Mom Who Traveled To Syria To Find Daughters Who Joined ISIS Returns To Britain – See more at: http://www.opposingviews.com/i/society/mother-british-terror-twins-back-home-after-being-held-prisoner-isis#sthash.7XjNll4G.dpuf
A mother, whose two daughters left home to fight with ISIS, is back home in Britain after having been captured by ISIS fighters during a trip to Syria to rescue the girls.
Details of 54-year-old Khadra James’ ordeal are not entirely clear. But what is known is that James and her husband, Ibrahim James, 52, left Britain in July for the war-torn region to find their daughters. The Somali-born couple said their daughters had become radicalized online and left home to marry ISIS fighters in Syria, the Daily Mail reports.

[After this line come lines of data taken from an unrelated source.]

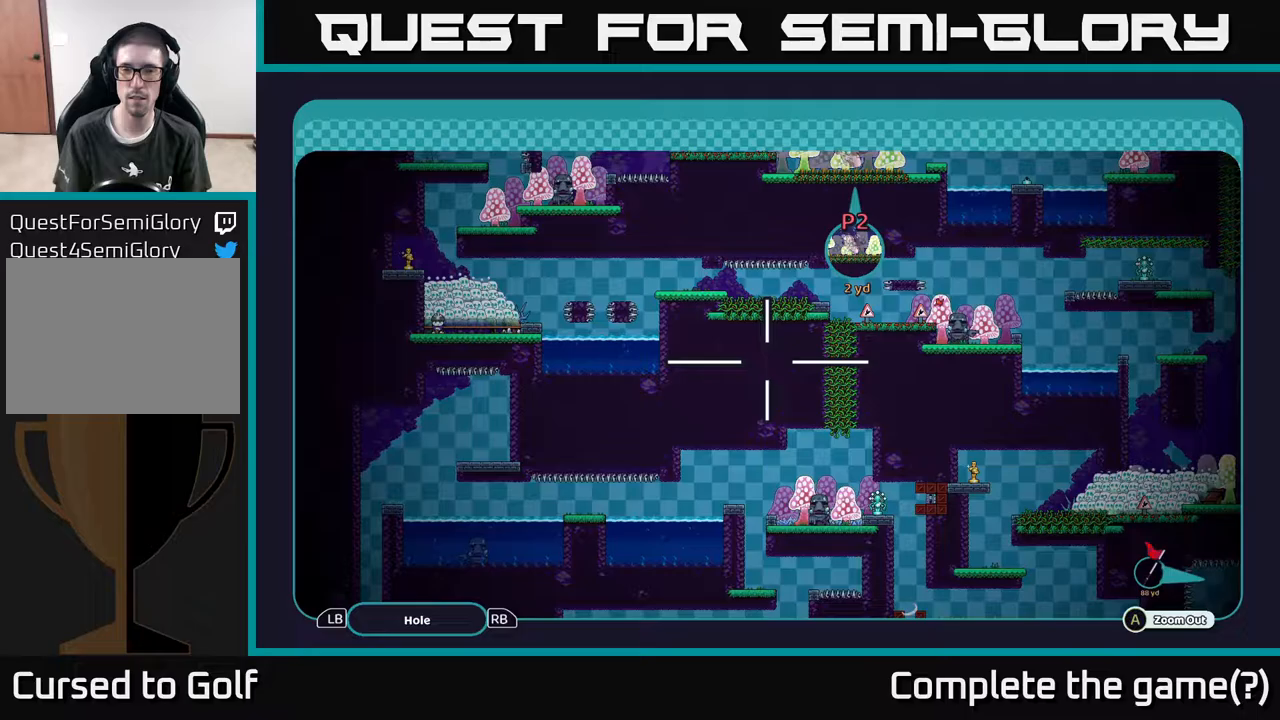
{"buttons": ["A"], "left_stick": "center", "right_stick": "center", "events": []}
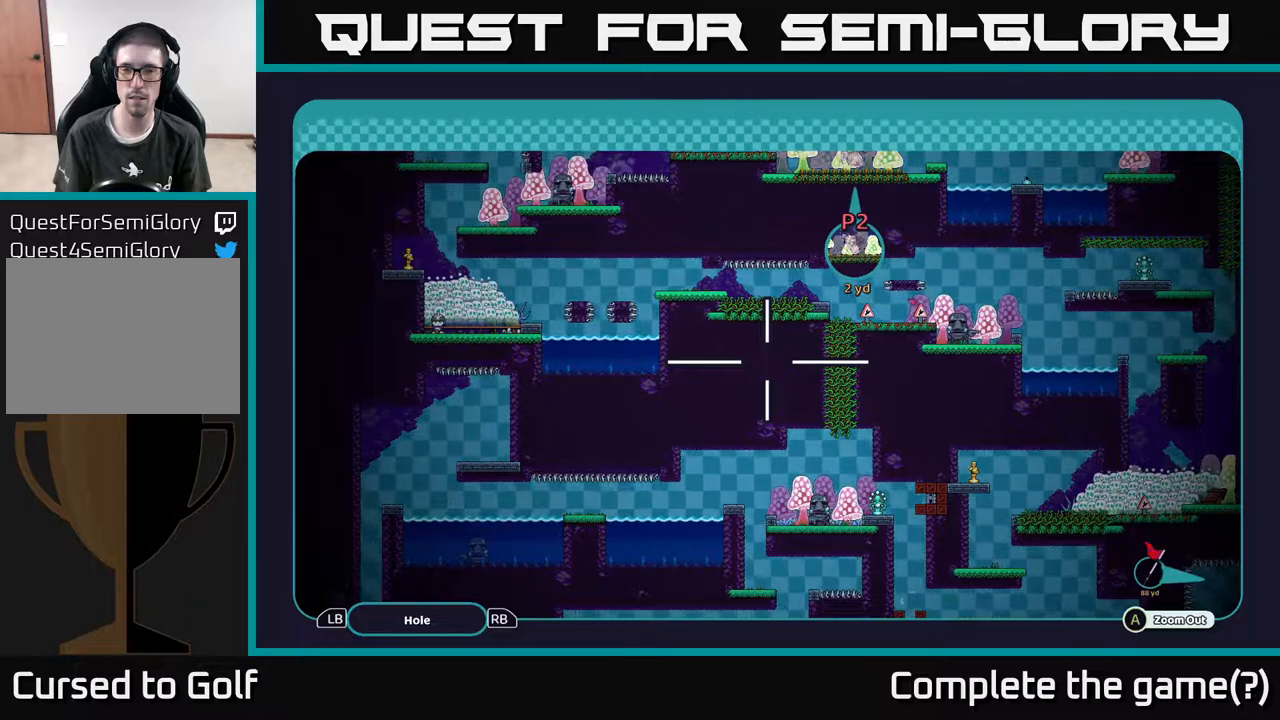
{"buttons": ["A"], "left_stick": "center", "right_stick": "center", "events": []}
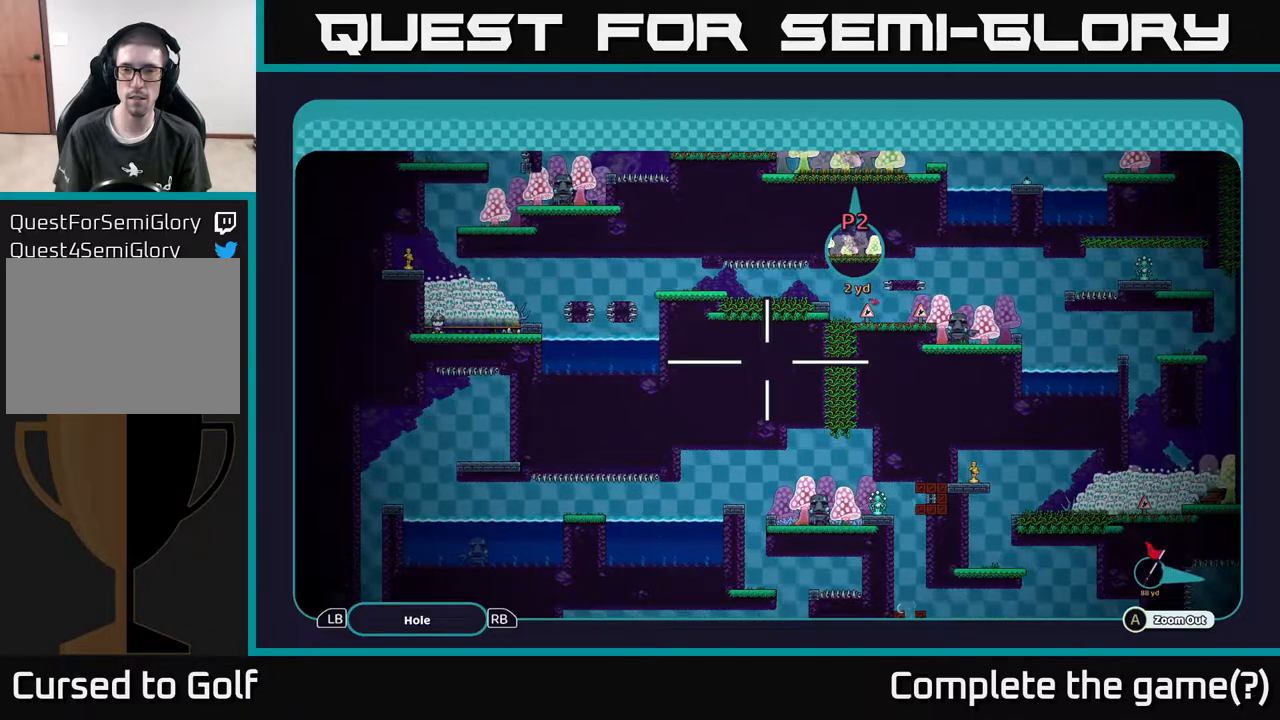
{"buttons": ["A"], "left_stick": "center", "right_stick": "center", "events": []}
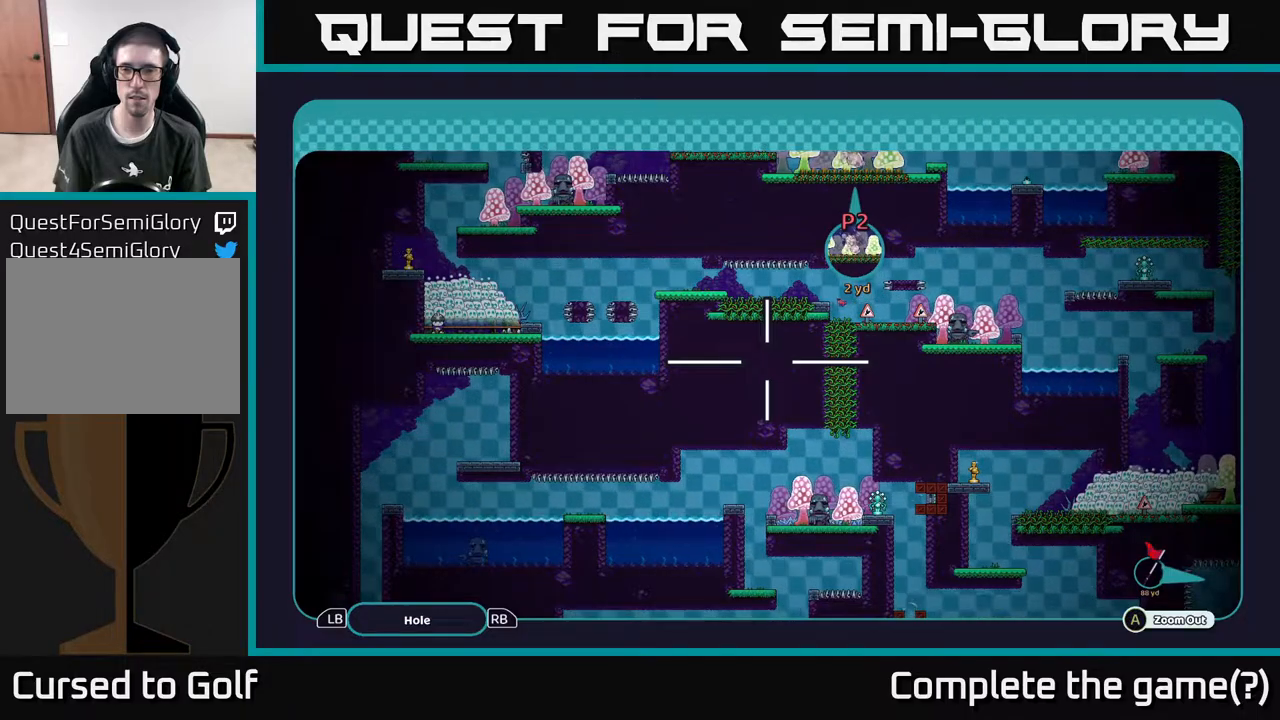
{"buttons": ["A"], "left_stick": "up", "right_stick": "center", "events": [[183, "left_stick", "up"]]}
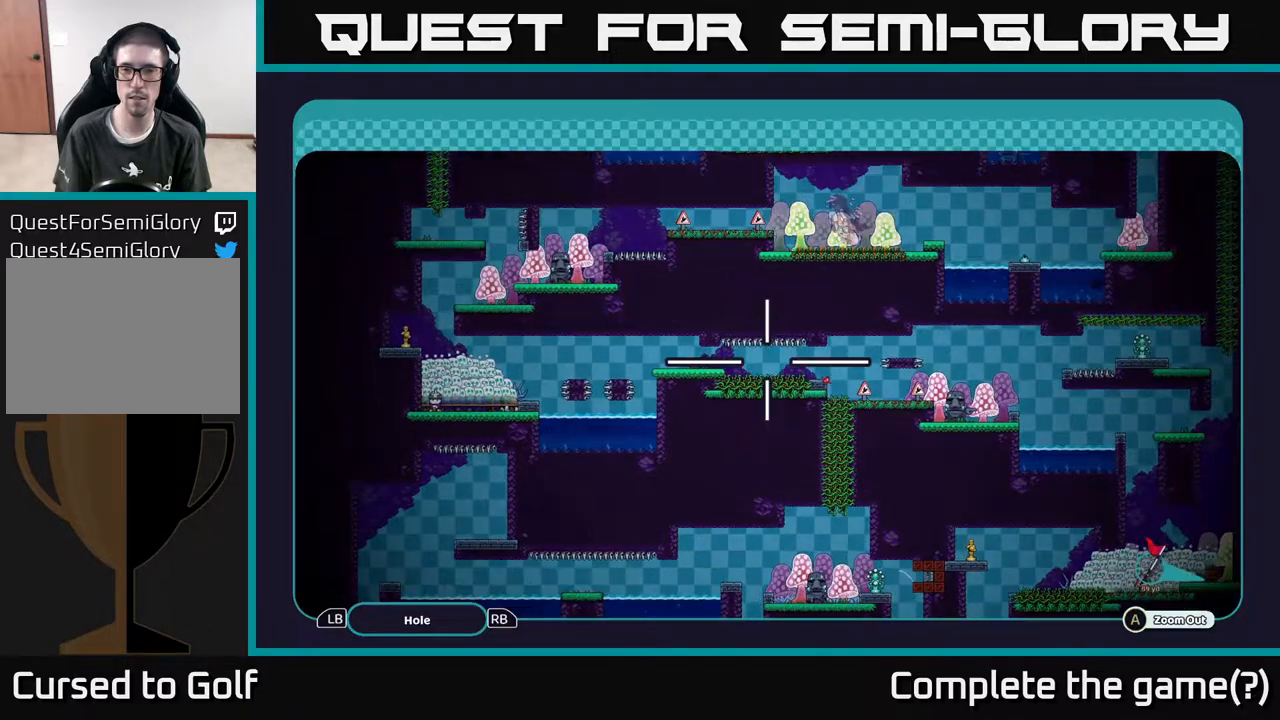
{"buttons": ["A"], "left_stick": "center", "right_stick": "center", "events": [[33, "left_stick", "center"]]}
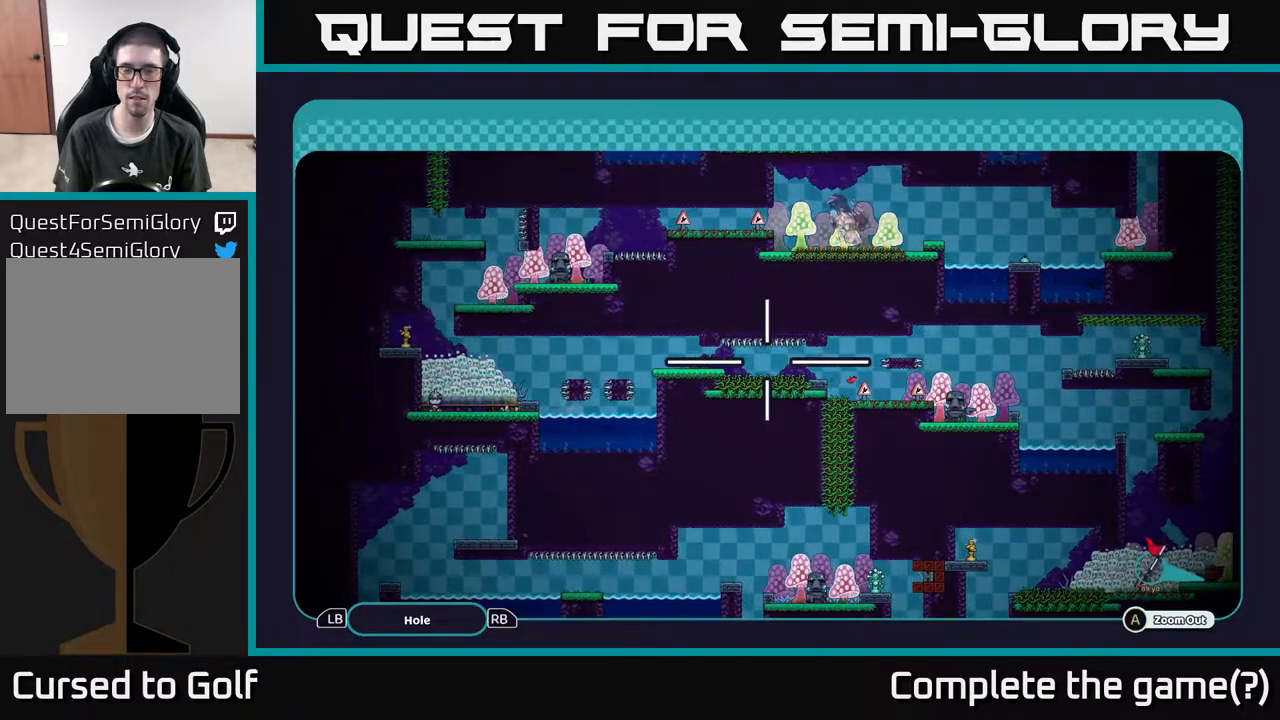
{"buttons": ["A"], "left_stick": "left", "right_stick": "center", "events": [[450, "left_stick", "left"]]}
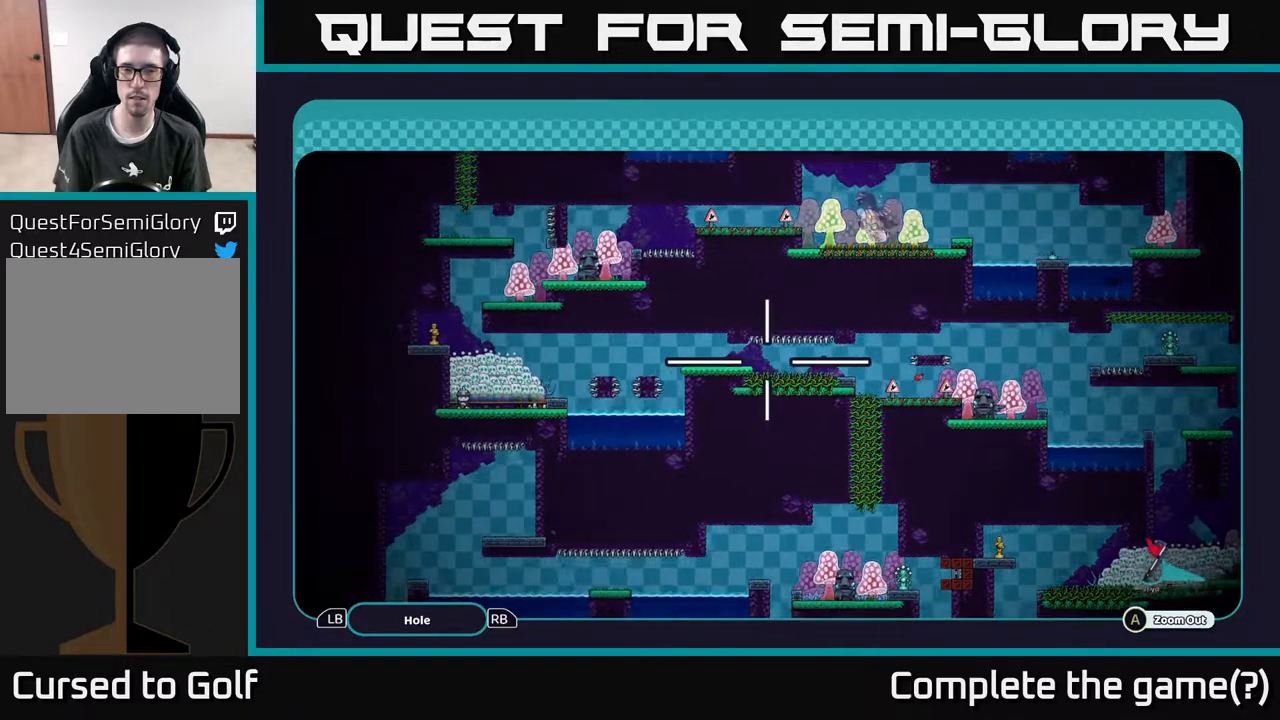
{"buttons": ["A"], "left_stick": "down-left", "right_stick": "center", "events": [[217, "left_stick", "down-left"]]}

The girls, Zahra and Salma Halane, are both 16 years old and dubbed the “terror twins” by some media outlets. They reportedly left home some time in June, joining the growing number of teen girls who are leaving Western countries to join the fighting in Syria — a phenomenon reported by The Guardian in September.
James and her husband first flew to Turkey to meet up with a Muslim charity worker from Denmark.
That worker was able to put Ibrahim James in contact with an ISIS chief in Syria, near the city of al-Bab, where one of his daughters was believed to be.
“He talked to her for a long time but she didn’t want to return. She said she had been exclusively chosen by Allah to come to al-Sham (Syria),” once source was quoted as saying.
When he returned to Turkey he and his wife decided to travel to the Syrian city of Manbij and speak to their other daughter.
That is when the couple was apprehended on suspicion of being Danish and British spies. Khadra was eventually freed in September and is now back home in Manchester, England.
The girls’ departure originally surprised their community. Many believed the girls were good students and were studying to be doctors.
“I’m shocked they have gone. They didn’t seem to be radical or extremist in their views,” one neighbor told the Daily Mail in July.
The parents of the girls have 10 children. One son, a 21-year-old, is reported to be fighting with al-Shabab, a militant group in Somalia.
One senior leader of the British Somali community where the girls lived, said he was disappointed by their decision to join up with ISIS.
“Everyone is really shocked the twins are still in Syria with these so-called jihadi fighters who are carrying out such atrocities,” he said. “We, as a Somali people, are all appalled by their actions but we are also desperately sad for their family.”